No, I have learned the error of my ways.....


----------



## David Hill (Apr 25, 2018)

Glad you're ok.
Yes on the tailstock support. I used to use a bullnose for that---now I have a tailstock steady that works a whole lot better.


----------



## Tony (Apr 25, 2018)

David Hill said:


> Glad you're ok.
> Yes on the tailstock support. I used to use a bullnose for that---now I have a tailstock steady that works a whole lot better.

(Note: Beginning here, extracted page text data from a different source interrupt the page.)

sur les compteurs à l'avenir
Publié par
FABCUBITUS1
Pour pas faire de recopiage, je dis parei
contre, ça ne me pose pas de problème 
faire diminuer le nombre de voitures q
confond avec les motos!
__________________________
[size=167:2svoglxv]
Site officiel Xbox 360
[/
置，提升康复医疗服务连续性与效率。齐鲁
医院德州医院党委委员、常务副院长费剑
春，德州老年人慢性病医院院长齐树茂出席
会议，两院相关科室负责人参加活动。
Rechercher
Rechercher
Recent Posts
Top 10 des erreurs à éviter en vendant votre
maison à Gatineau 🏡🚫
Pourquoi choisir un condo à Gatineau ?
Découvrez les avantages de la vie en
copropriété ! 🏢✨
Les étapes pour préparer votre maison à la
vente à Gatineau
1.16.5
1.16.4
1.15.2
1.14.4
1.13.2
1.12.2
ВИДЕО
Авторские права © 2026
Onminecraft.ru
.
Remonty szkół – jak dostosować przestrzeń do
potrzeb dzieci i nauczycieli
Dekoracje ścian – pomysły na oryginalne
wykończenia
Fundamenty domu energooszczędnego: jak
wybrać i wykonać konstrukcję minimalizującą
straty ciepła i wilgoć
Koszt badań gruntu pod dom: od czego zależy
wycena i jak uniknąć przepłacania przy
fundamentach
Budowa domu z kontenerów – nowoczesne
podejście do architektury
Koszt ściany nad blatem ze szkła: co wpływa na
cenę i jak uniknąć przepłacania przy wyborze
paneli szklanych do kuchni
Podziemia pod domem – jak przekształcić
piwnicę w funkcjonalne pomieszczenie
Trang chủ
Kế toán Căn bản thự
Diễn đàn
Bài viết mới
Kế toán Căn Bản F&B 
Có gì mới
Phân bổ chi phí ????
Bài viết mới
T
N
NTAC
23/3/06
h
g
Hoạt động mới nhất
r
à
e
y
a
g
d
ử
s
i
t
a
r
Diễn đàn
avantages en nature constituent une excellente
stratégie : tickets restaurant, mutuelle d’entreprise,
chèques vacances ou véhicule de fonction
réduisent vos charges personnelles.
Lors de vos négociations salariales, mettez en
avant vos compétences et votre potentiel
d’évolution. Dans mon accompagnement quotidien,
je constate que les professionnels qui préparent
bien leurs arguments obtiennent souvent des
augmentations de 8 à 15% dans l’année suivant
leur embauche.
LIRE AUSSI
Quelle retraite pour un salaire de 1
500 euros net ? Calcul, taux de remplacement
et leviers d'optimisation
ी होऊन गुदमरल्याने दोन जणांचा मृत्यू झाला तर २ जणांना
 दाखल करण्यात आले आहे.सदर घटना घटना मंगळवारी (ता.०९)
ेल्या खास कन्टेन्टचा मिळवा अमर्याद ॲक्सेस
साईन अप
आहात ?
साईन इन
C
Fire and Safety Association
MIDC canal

Thanks David! What is a bullnose?


----------



## Bigdrowdy1 (Apr 25, 2018)

Tony said:


> Thanks David! What is a bullnose?



Guys the door is open!!

Reactions: Agree 1 | Funny 1


----------



## Tony (Apr 25, 2018)

Bigdrowdy1 said:


> Guys the door is open!!



Good to see you back brother!


----------



## Bigdrowdy1 (Apr 25, 2018)

Thanks Tony doing a little here and there.

Reactions: Like 1


----------



## David Hill (Apr 25, 2018)

Tony said:


> Thanks David! What is a bullnose?



It's live center with a dull nose--not a point. They're used more with vessels that have a smaller opening, the taper helps hold them in place.
Can get online from harbor frt ( not in stores) about $20. It's actually really decent

Reactions: Thank You! 1


----------



## Graybeard (Jun 23, 2018)

https://www.harborfreight.com/mt2-bullnose-live-center-40090.html

Nova has a similar product with extra stuff https://www.homedepot.com/p/NOVA-Live-Center-System-with-Stepped-Cone-5015/204488267 About three times more expensive.

Reactions: Like 1 | Informative 1 | Useful 2


----------